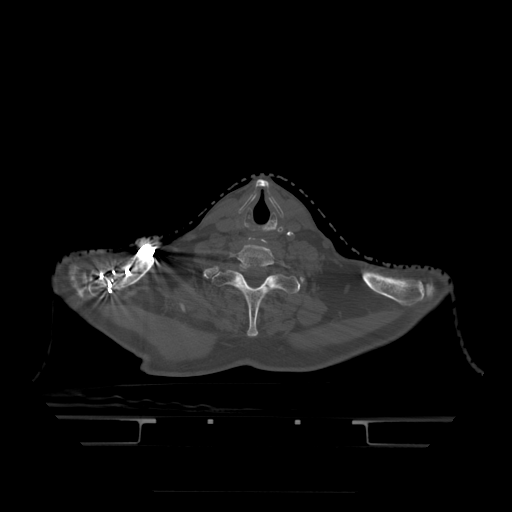
CT including the spine, one axial slice. Bone window (W 1800 / L 400 HU). 1.25 mm slice thickness. 512 × 512 image matrix, field of view 436 × 436 mm. Patient age 68 years. From the clinical record (not read from this slice): primary cancer: urothelial.
Outlined on this slice (semi-automatically segmented with operator editing):
- T1 vertebra: bounding box [x1, y1, x2, y2] px = [213, 266, 301, 337]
################
Where pictures occur in the material above, omit them and return everything else exactly.

# EXERCISE SOLUTION
CT including the spine, one axial slice. Bone window (W 1800 / L 400 HU). 1.25 mm slice thickness. 512 × 512 image matrix, field of view 436 × 436 mm. Patient age 68 years. From the clinical record (not read from this slice): primary cancer: urothelial.
Outlined on this slice (semi-automatically segmented with operator editing):
- T1 vertebra: bounding box [x1, y1, x2, y2] px = [213, 266, 301, 337]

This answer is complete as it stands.